# Exercise material:
=====

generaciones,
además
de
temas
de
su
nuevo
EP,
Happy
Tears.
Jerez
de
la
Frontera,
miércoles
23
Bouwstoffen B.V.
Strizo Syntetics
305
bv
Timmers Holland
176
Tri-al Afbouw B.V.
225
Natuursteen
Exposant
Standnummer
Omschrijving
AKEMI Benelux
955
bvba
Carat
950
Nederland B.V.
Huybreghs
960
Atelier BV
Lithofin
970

=====

# Work task:
From the line that contains "Bouwstoffen B.V." through the last line of the listing, every line is to be restated word for word, both ends included.

# Solution:
Bouwstoffen B.V.
Strizo Syntetics
305
bv
Timmers Holland
176
Tri-al Afbouw B.V.
225
Natuursteen
Exposant
Standnummer
Omschrijving
AKEMI Benelux
955
bvba
Carat
950
Nederland B.V.
Huybreghs
960
Atelier BV
Lithofin
970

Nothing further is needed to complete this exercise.